### The problem
Retype, word for word, every line from the one holding "6, Pick 3 | |" through the one holding "Released | Devin" in the entries below, both included, and only those lines.

### Available data

* * *

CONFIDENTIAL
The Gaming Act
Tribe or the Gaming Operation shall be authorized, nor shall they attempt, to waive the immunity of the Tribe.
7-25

* * *

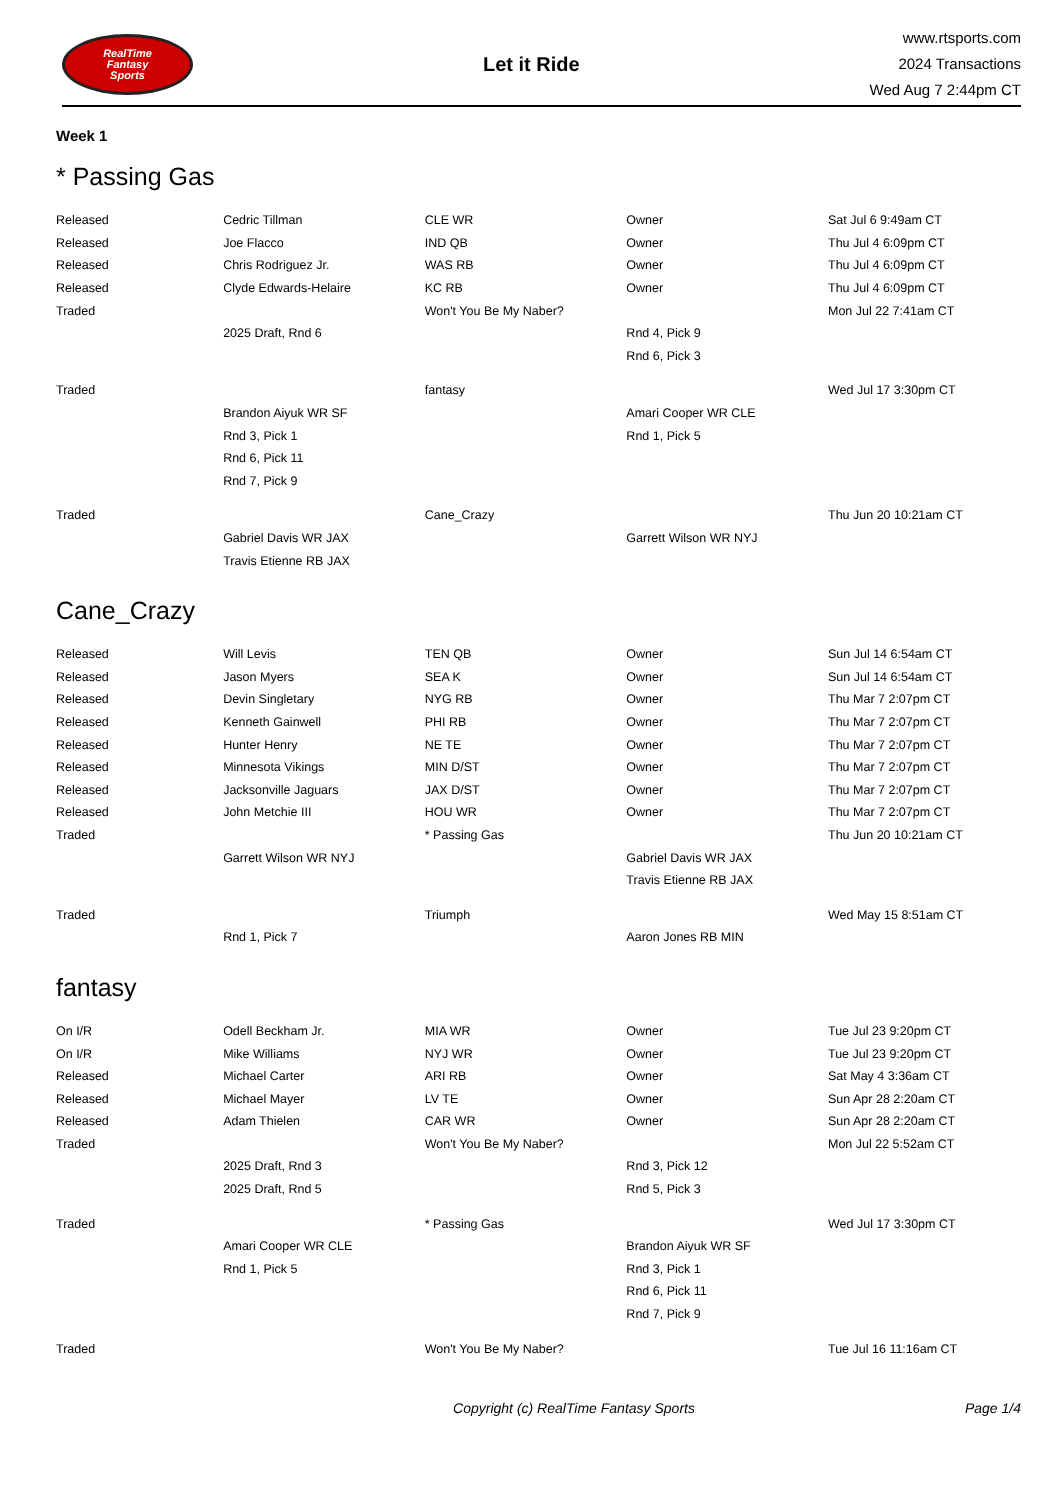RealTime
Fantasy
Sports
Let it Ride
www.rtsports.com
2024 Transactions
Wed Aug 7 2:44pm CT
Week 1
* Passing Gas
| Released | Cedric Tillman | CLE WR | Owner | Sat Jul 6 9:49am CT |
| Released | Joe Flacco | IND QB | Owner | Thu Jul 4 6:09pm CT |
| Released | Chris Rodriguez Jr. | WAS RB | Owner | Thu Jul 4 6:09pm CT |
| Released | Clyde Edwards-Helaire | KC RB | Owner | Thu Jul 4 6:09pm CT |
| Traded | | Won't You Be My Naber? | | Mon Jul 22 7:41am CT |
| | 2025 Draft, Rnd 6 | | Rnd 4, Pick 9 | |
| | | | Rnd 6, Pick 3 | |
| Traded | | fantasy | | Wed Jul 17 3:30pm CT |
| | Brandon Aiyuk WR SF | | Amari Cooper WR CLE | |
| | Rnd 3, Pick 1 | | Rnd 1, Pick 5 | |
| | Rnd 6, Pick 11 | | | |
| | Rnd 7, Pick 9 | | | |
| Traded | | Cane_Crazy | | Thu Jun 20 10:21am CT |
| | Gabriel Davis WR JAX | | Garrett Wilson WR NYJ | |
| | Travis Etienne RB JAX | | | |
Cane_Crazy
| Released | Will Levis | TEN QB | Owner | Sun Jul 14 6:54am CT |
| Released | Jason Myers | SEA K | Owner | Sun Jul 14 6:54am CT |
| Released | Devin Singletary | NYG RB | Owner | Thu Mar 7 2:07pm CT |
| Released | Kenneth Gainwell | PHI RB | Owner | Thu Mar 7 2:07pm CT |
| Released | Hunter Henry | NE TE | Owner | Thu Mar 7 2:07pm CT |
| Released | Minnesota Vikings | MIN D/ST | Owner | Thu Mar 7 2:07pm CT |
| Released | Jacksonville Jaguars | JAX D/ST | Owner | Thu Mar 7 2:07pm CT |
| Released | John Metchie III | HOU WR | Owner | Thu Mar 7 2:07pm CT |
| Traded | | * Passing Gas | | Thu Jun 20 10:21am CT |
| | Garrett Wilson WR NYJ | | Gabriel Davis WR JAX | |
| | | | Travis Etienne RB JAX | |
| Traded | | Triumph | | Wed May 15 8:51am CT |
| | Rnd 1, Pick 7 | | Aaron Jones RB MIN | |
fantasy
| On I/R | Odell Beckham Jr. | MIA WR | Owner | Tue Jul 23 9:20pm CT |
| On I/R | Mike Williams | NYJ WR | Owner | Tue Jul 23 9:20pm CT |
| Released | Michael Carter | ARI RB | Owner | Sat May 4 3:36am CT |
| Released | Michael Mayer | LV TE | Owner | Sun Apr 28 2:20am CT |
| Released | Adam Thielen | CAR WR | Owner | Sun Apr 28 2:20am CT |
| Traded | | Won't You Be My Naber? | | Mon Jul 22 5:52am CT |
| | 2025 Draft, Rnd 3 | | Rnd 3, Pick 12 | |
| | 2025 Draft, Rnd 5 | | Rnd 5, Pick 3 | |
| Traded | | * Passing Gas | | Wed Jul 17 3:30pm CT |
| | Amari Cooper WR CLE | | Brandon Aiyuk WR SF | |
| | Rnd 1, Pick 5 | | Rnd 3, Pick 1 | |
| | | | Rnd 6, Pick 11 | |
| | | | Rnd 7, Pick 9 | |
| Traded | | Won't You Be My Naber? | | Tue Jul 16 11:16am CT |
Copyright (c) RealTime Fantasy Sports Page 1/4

* * *

### Solution
| | | | Rnd 6, Pick 3 | |
| Traded | | fantasy | | Wed Jul 17 3:30pm CT |
| | Brandon Aiyuk WR SF | | Amari Cooper WR CLE | |
| | Rnd 3, Pick 1 | | Rnd 1, Pick 5 | |
| | Rnd 6, Pick 11 | | | |
| | Rnd 7, Pick 9 | | | |
| Traded | | Cane_Crazy | | Thu Jun 20 10:21am CT |
| | Gabriel Davis WR JAX | | Garrett Wilson WR NYJ | |
| | Travis Etienne RB JAX | | | |
Cane_Crazy
| Released | Will Levis | TEN QB | Owner | Sun Jul 14 6:54am CT |
| Released | Jason Myers | SEA K | Owner | Sun Jul 14 6:54am CT |
| Released | Devin Singletary | NYG RB | Owner | Thu Mar 7 2:07pm CT |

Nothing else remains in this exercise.